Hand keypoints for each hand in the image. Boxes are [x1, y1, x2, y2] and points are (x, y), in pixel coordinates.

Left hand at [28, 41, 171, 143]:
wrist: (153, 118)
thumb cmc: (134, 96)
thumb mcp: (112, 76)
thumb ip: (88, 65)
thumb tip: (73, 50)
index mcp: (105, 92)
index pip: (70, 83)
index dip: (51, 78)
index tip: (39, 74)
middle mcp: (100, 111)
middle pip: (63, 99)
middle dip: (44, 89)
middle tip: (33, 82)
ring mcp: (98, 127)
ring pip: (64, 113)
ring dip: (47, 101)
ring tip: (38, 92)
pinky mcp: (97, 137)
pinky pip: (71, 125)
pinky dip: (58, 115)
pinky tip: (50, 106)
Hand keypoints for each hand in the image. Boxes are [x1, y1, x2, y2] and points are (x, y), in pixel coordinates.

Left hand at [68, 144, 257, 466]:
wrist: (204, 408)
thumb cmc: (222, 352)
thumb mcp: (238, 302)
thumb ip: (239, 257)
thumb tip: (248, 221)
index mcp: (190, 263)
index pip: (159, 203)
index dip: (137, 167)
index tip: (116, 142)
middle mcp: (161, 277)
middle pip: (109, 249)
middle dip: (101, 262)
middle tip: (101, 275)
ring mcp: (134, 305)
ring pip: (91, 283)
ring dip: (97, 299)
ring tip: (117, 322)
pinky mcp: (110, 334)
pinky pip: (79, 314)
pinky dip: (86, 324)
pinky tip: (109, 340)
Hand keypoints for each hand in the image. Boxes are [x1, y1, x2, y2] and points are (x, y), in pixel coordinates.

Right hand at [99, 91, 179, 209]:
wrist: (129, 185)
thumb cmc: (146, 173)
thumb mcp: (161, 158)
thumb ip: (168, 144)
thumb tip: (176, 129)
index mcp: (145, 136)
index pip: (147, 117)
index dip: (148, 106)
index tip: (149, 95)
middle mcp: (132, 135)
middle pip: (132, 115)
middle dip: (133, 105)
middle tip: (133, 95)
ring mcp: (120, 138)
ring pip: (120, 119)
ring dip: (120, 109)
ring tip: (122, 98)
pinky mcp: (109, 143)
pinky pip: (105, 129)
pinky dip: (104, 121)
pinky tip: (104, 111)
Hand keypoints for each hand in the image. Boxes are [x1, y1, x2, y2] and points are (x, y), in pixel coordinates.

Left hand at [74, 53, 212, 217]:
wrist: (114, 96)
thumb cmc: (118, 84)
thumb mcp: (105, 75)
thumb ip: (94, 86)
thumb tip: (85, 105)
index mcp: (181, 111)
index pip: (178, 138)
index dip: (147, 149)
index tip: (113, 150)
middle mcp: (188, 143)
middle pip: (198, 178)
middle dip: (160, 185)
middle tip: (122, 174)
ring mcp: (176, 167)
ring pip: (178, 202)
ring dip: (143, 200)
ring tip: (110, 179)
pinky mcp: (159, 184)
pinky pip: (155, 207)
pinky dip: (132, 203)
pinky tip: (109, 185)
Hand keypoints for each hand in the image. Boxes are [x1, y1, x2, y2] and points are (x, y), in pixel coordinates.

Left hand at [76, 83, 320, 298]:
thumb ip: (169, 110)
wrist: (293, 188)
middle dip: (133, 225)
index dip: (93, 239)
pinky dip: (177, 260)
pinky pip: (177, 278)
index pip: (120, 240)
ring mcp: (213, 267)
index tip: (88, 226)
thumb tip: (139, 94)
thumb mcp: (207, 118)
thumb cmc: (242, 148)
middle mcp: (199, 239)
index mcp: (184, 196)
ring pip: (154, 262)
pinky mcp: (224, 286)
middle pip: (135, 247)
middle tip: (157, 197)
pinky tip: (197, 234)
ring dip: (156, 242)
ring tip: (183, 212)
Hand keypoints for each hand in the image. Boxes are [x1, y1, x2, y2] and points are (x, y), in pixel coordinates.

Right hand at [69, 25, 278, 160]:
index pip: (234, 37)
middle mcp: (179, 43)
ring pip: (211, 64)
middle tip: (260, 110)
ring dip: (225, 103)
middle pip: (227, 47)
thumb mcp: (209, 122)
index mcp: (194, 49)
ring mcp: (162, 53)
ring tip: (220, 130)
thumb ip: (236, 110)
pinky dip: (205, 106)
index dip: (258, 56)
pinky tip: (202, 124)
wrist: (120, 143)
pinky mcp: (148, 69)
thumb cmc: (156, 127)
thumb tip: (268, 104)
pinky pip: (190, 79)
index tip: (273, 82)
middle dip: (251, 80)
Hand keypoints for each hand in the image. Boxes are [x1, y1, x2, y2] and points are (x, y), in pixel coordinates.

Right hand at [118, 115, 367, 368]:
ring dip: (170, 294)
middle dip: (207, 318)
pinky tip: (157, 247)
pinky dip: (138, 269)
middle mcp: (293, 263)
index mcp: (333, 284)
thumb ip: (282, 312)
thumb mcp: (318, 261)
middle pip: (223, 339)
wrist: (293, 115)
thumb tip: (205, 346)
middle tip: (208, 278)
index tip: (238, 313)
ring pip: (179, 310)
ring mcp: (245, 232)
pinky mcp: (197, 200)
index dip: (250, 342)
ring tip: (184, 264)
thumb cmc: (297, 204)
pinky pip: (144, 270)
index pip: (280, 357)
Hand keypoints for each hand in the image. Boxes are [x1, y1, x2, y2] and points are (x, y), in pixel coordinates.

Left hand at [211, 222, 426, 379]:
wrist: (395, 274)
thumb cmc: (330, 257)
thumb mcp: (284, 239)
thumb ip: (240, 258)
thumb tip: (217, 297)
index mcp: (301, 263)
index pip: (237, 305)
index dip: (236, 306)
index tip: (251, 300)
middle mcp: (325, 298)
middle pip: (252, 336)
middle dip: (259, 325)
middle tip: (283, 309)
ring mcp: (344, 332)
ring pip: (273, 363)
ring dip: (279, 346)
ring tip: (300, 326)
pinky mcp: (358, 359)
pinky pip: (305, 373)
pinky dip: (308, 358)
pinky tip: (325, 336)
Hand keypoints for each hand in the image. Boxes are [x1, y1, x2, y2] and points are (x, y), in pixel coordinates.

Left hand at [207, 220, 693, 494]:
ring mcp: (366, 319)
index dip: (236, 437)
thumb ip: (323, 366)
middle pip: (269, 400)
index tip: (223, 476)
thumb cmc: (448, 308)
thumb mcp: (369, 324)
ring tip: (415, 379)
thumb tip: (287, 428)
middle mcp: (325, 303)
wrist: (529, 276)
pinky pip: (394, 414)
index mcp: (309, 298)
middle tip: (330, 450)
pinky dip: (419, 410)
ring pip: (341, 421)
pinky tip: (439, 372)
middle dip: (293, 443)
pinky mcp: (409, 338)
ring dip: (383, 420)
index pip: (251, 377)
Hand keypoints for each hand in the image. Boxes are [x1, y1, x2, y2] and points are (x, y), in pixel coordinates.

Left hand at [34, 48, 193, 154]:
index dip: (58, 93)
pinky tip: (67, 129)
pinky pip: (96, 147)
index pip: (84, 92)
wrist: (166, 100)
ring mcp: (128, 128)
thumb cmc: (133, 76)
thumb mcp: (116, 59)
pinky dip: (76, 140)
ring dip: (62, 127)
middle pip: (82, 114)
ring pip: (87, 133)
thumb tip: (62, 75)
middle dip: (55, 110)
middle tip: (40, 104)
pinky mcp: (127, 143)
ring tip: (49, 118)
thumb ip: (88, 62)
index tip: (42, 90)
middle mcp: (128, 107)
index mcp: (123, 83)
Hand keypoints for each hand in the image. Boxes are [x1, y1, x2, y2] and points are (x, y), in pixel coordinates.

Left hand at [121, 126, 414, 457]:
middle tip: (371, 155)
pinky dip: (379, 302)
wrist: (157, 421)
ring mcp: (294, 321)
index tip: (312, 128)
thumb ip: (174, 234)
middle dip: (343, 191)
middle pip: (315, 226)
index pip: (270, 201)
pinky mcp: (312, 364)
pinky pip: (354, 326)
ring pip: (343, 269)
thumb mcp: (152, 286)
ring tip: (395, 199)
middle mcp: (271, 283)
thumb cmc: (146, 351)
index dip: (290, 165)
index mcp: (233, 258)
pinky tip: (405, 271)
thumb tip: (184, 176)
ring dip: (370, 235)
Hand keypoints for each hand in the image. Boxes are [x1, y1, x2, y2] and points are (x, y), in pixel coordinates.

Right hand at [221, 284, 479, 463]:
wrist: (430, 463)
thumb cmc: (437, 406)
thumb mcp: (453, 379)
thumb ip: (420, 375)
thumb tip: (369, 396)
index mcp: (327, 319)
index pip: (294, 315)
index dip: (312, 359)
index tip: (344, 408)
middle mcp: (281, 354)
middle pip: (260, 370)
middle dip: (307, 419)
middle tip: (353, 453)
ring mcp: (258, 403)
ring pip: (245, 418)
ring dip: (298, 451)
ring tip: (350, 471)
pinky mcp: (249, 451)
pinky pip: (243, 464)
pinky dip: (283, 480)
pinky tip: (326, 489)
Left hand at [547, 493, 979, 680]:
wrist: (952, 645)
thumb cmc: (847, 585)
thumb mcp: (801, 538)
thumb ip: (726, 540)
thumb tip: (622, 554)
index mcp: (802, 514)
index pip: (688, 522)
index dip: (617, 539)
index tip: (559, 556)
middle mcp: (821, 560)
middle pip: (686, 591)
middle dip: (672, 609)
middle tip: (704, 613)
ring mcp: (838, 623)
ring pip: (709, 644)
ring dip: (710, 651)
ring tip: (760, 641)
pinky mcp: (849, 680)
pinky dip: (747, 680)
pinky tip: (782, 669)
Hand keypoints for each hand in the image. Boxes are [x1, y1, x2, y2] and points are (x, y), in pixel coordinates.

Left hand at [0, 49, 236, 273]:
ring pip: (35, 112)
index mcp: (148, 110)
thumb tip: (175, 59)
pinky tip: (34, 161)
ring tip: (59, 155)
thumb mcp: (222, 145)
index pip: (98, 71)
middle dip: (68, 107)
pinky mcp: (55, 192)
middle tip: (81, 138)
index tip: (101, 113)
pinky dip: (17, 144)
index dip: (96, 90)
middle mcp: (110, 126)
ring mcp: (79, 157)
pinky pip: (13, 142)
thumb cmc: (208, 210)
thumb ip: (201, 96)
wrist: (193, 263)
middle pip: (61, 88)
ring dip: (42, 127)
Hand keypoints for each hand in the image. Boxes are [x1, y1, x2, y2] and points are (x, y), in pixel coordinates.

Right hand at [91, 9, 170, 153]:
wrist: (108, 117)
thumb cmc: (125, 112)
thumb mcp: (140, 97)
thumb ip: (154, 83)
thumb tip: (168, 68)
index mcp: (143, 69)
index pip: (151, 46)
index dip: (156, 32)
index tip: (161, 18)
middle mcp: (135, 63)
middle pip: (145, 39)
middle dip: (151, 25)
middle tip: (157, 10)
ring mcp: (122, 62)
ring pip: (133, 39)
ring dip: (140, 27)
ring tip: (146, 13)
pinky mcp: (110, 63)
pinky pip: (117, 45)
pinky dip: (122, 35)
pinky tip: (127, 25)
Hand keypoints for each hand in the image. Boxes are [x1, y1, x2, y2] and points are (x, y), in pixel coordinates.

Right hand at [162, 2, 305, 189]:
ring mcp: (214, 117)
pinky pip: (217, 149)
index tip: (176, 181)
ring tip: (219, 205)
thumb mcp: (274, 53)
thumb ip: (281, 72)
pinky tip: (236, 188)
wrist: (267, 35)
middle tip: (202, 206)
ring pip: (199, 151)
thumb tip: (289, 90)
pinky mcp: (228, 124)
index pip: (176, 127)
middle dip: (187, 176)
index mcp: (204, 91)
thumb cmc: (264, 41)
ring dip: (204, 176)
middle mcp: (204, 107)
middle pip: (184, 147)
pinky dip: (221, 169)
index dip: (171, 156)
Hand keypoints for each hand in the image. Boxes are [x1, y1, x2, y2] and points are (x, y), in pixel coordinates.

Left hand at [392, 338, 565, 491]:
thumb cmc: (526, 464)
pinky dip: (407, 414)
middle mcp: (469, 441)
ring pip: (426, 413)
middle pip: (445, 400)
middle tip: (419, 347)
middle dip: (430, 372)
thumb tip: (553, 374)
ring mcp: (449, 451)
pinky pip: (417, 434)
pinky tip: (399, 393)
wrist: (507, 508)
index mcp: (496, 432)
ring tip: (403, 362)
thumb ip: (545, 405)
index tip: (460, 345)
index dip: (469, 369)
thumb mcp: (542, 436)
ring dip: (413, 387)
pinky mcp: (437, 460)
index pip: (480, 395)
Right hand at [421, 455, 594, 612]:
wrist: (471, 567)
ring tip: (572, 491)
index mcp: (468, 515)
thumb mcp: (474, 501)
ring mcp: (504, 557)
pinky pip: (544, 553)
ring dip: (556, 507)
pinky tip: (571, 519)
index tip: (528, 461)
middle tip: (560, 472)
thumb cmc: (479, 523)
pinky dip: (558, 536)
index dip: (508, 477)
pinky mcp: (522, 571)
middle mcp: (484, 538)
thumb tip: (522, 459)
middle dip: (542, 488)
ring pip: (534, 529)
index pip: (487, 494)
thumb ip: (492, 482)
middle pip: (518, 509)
******
Repeat exactly the lines of the listing from its first line through the line that holds "index pip: (70, 83)". Nothing else should appear.

ANSWER SPACE -
Hand keypoints for each hand in the image. Boxes are [x1, y1, x2, y2] and points are (x, y), in pixel coordinates.

Left hand at [28, 41, 171, 143]:
wrist: (153, 118)
thumb cmc: (134, 96)
thumb mcp: (112, 76)
thumb ip: (88, 65)
thumb tip: (73, 50)
index mcp: (105, 92)
index pip: (70, 83)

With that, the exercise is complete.